==== 文書の抜粋 ====

本年1月発刊の『JMF経済ニュースレター』2025年冬号(第145号)に「パワーアップしたタリフマン2.0」という駄文を掲載いただいた。それから半年が経ち、タリフマン2.0は、単にパワーアップしただけでなく、より乱暴で、より予見不能となったことがはっきりとわかった。

中国とは、米国が追加関税を課すと、中国がこれに対抗し、「やられたらやり返す」を地で行く関税合戦となった。一時は米国が中国に対して145%(第2期トランプ政権によるもののみ)の追加関税を課す事態となった。さすがにこれは行き過ぎであり、交渉の結果、一部は撤回、一部は一時停止され、現在は30%となっている。

4月2日には、ほぼすべての国に一律10%、57カ国・地域に個別に設定した国別上乗せ分(日本は14%)の追加関税を課す「相互関税」が公表され、4月5日に一律分が発動された。しかし、株式・債券市場の動揺をみたトランプ政権は、国別上乗せ分については、4月9日午前0時1分に発動したものの、同日13時過ぎに90日間(7/9まで)適用を停止した。

このように、公表した関税措置が金融市場などに悪影響をもたらすと、これをすぐに撤回・緩和することを繰り返したため、トランプ政権の関税政策は「TACO(Trump Always Chickens Out:トランプはいつも怖じ気づいてやめる)」と呼ばれるようになった。トランプ大統領は、これにひどくご立腹のようだ。日本語の「タコ」の意味を知ったら、さらに大変なことになりそうなので、教えない方がよいだろう。

日々変わる関税率だが、第2期トランプ政権発足前には2.4%だった米国の平均実効関税率は、足元では20.6%まで上昇している。これは、スムート・ホーリー法によって関税率が引き上げられた1930年代よりも高い水準だ(イェール大学予算研究所による)。

相手国が繰り広げる「譲歩合戦」

====

- [次の課題]:
[1] 文書の抜粋に記されているパーセント表示の数値を、出てくる順にすべて挙げてください。
[2] 記録のうち、「trong những năm gần đây.」を含む行から「Màu sắc thường」を含む行までを、番号付きリストとして書き出してください。空行は含めないでください。

==== 課題用資料 ====

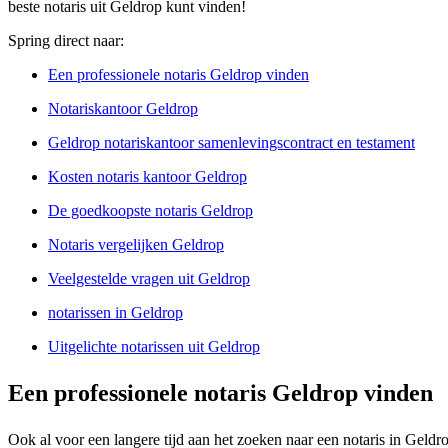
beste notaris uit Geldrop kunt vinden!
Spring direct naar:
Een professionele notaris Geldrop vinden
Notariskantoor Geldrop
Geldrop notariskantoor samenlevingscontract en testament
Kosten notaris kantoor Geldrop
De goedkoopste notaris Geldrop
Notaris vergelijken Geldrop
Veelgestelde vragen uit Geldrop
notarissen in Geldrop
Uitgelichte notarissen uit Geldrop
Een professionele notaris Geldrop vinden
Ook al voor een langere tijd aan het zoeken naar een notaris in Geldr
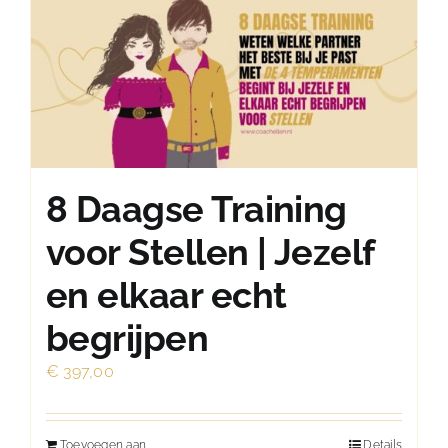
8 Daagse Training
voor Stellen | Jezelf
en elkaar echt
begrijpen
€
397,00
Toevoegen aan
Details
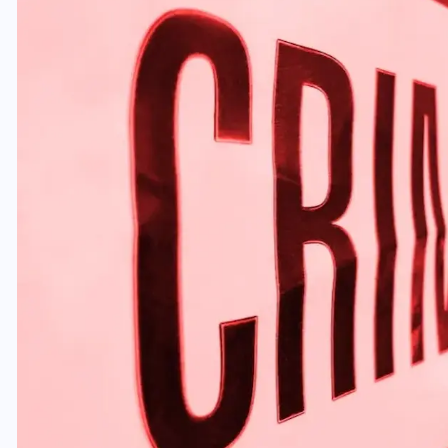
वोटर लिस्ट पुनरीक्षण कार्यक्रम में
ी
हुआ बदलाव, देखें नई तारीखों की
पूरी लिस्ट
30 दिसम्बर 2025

====
==== 課題用資料 ====

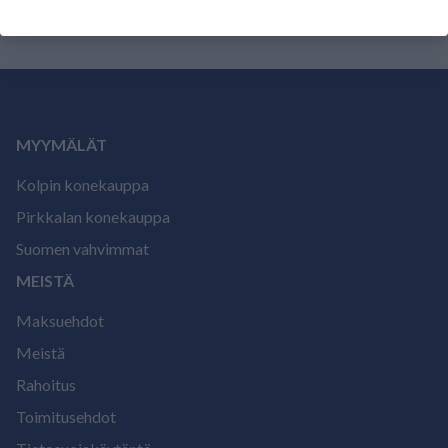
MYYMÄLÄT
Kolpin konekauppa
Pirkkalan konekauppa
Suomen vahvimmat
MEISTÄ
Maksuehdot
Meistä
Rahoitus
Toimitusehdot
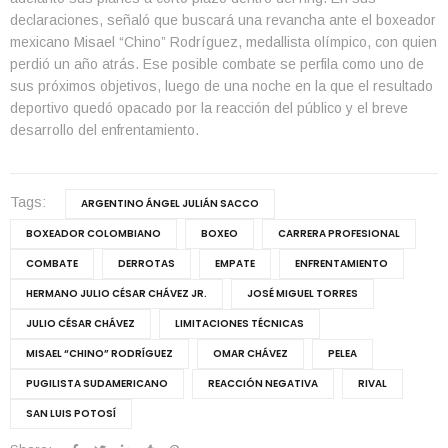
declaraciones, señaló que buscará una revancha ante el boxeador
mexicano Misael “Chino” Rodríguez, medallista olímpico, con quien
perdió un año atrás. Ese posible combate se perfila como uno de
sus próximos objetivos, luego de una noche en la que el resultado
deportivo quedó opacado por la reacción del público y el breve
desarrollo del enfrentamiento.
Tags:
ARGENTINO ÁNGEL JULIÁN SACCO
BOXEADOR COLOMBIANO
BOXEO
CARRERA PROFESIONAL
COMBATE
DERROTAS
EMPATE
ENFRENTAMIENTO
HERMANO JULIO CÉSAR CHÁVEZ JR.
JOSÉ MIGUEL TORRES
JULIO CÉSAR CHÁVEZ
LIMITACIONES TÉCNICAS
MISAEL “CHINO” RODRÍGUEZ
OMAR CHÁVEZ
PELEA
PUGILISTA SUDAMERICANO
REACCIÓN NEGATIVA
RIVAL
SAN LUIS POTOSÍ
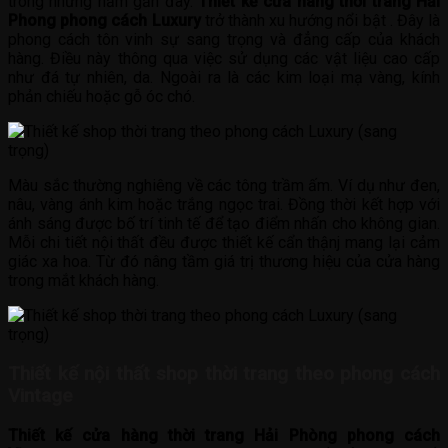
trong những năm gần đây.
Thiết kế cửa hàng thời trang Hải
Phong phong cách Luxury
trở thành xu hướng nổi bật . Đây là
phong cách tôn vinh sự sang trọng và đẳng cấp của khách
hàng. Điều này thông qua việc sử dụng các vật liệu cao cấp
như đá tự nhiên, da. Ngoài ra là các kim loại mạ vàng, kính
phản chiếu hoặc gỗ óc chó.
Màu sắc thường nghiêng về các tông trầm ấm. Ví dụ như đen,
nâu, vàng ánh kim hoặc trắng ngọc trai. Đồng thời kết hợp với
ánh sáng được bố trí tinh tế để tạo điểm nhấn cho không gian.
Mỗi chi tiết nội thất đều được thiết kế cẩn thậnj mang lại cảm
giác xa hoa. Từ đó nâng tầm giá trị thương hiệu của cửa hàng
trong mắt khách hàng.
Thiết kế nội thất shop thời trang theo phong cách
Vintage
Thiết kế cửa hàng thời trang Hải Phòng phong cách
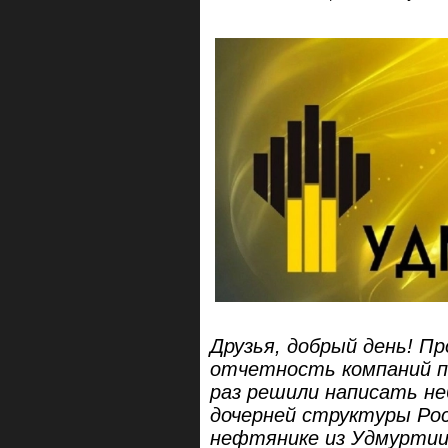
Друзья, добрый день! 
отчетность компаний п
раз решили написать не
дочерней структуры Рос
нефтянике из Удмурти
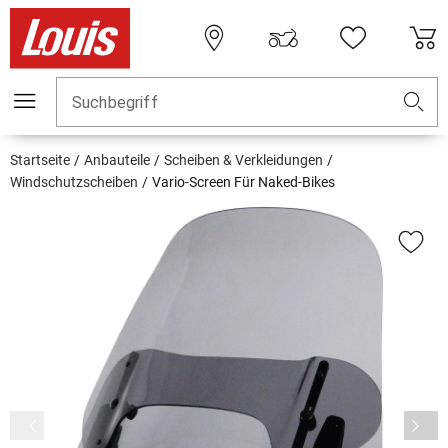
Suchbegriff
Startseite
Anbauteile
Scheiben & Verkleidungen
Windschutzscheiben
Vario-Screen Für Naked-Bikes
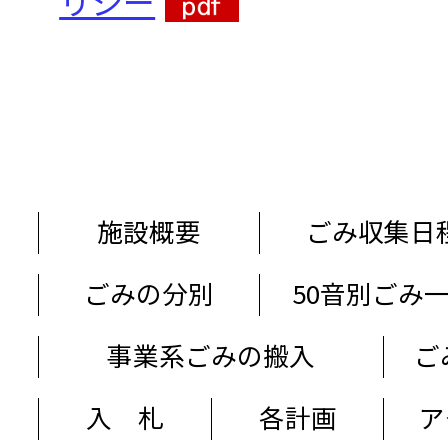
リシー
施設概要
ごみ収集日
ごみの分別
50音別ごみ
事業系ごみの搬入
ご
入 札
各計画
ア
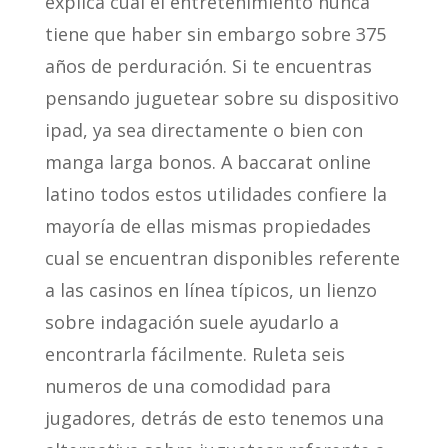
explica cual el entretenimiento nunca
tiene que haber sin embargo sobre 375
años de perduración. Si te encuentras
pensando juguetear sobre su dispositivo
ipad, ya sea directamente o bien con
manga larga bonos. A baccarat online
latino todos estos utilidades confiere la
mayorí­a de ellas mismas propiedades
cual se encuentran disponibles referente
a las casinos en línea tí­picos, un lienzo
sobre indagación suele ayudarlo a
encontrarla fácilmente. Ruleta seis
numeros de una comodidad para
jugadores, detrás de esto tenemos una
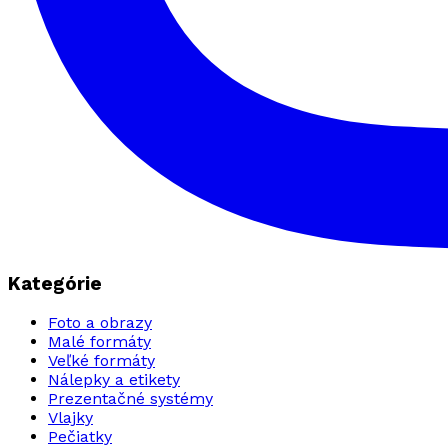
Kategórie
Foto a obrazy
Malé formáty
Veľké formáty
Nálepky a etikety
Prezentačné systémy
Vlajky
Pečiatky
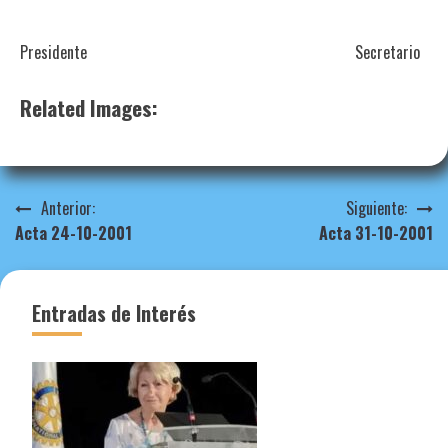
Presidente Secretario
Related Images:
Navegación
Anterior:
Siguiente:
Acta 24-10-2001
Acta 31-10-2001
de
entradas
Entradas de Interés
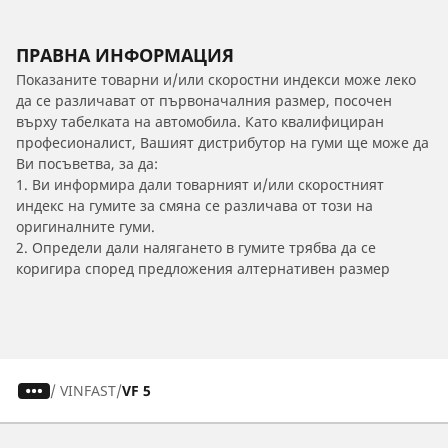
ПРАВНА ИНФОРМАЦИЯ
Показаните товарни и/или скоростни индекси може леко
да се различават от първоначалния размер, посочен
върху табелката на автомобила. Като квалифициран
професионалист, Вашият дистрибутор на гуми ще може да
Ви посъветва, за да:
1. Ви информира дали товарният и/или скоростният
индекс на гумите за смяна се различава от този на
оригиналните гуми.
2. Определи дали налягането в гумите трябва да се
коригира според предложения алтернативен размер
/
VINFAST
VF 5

====

- [課題の解答]:
[1] 145%、30%、10%、14%、2.4%、20.6%

[2]
1. trong những năm gần đây.
2. Thiết kế cửa hàng thời trang Hải
3. Phong phong cách Luxury
4. trở thành xu hướng nổi bật . Đây là
5. phong cách tôn vinh sự sang trọng và đẳng cấp của khách
6. hàng. Điều này thông qua việc sử dụng các vật liệu cao cấp
7. như đá tự nhiên, da. Ngoài ra là các kim loại mạ vàng, kính
8. phản chiếu hoặc gỗ óc chó.
9. Màu sắc thường nghiêng về các tông trầm ấm. Ví dụ như đen,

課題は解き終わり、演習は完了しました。